■ Exercise
Reproduce exactly the lines below, starting with the line that contains "middle tip: (874, 664)" and ending with the last line of the records, both included, and nothing else.

Source material below:

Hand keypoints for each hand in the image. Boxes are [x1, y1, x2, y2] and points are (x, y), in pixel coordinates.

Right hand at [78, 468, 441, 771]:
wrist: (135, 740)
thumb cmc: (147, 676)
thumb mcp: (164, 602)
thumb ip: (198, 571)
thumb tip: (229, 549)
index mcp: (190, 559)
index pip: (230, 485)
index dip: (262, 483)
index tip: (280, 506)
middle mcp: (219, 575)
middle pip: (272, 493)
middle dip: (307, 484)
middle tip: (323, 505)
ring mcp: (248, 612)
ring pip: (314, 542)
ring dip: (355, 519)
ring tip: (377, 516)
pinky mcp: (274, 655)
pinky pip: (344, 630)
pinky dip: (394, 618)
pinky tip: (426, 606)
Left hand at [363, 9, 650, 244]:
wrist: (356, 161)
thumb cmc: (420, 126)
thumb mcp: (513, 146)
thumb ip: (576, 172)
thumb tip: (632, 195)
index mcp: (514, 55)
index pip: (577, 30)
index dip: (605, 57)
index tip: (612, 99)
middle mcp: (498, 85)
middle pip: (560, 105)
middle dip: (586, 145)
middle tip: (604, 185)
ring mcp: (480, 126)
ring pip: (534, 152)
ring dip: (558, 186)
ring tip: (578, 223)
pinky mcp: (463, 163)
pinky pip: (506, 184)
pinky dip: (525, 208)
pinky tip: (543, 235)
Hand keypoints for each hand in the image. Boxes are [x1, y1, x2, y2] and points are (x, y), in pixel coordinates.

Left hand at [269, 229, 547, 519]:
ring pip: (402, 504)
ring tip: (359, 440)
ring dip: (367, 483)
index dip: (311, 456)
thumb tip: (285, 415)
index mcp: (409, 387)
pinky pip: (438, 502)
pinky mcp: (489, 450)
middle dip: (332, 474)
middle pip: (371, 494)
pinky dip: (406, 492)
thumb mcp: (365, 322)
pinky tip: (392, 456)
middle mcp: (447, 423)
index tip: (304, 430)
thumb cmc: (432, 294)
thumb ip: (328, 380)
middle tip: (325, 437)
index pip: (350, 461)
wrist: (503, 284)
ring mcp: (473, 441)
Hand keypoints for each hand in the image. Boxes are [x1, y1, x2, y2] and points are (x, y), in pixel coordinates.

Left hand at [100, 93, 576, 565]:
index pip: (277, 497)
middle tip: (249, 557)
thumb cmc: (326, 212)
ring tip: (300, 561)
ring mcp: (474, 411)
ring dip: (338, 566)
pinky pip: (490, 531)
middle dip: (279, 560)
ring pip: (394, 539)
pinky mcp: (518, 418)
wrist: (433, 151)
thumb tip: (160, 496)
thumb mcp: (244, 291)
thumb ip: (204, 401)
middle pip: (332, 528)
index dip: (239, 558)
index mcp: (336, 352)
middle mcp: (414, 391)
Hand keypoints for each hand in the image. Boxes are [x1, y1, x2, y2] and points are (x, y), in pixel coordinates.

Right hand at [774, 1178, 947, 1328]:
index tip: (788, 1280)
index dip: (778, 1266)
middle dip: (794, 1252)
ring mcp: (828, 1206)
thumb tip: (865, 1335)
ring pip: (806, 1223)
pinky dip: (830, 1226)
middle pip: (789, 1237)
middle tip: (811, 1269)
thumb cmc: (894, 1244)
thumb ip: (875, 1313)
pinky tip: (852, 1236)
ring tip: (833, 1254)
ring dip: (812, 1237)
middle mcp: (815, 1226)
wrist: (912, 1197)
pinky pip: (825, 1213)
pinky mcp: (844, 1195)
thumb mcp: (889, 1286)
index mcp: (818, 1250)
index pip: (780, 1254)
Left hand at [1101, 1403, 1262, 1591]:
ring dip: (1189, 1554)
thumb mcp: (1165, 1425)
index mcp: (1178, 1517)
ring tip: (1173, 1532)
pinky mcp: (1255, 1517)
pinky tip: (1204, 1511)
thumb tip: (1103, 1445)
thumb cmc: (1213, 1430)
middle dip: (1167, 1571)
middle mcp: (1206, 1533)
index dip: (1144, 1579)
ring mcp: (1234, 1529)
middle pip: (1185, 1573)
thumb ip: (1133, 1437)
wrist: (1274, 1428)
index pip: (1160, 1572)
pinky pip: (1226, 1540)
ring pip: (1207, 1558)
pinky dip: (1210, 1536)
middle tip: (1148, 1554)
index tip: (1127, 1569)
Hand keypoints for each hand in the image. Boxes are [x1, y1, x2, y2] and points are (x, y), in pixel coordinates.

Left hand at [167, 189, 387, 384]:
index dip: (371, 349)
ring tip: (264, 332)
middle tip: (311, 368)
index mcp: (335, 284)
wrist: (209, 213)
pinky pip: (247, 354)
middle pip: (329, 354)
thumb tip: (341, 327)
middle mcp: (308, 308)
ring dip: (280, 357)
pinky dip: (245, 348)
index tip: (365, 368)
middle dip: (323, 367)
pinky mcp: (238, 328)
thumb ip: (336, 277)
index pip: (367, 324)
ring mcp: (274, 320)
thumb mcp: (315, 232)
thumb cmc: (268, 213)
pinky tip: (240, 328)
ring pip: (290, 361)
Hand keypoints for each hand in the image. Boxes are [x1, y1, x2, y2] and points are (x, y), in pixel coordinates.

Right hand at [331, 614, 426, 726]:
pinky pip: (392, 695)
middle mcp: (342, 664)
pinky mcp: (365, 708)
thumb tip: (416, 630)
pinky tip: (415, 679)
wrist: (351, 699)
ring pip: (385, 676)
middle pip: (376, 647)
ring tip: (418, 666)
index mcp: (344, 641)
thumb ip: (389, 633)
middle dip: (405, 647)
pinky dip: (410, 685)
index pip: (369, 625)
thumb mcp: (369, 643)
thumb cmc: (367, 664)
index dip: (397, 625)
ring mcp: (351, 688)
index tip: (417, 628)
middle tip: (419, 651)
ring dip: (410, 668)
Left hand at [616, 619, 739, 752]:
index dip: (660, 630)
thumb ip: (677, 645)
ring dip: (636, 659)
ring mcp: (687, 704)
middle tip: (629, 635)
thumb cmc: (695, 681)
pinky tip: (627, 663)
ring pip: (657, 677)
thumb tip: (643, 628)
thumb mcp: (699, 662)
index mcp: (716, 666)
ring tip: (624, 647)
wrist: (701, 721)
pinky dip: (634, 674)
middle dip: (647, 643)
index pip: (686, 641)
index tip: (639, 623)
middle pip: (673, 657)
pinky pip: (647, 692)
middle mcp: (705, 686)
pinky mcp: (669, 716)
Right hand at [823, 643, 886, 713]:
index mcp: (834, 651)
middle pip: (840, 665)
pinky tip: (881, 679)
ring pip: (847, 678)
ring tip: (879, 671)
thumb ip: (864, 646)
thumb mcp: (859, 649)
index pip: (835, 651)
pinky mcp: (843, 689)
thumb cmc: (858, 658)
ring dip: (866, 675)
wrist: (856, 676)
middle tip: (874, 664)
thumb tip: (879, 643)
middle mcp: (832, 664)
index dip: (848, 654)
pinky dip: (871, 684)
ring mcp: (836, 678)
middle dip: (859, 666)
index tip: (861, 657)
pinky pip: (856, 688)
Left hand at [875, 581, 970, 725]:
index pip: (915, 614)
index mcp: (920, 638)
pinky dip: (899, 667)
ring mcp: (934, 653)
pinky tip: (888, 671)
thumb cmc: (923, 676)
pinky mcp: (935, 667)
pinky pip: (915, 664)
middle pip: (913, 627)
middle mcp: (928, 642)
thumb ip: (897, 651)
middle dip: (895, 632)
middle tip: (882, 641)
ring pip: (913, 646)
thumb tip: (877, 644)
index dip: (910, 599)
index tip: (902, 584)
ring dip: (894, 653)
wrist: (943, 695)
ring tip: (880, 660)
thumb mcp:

End of Source material.

■ Result of this task
middle tip: (874, 664)
thumb tip: (879, 643)
middle mcp: (832, 664)
index dip: (848, 654)
pinky dip: (871, 684)
ring mcp: (836, 678)
middle dip: (859, 666)
index tip: (861, 657)
pinky pip: (856, 688)
Left hand at [875, 581, 970, 725]:
index pip: (915, 614)
index mcp: (920, 638)
pinky dip: (899, 667)
ring mcp: (934, 653)
pinky tip: (888, 671)
thumb cmc: (923, 676)
pinky mcp: (935, 667)
pinky pip: (915, 664)
middle pip: (913, 627)
middle mcp: (928, 642)
thumb ip: (897, 651)
middle dip: (895, 632)
middle tip: (882, 641)
ring pip: (913, 646)
thumb tip: (877, 644)
index dip: (910, 599)
index tip: (902, 584)
ring dip: (894, 653)
wrist: (943, 695)
ring tip: (880, 660)
thumb mcp:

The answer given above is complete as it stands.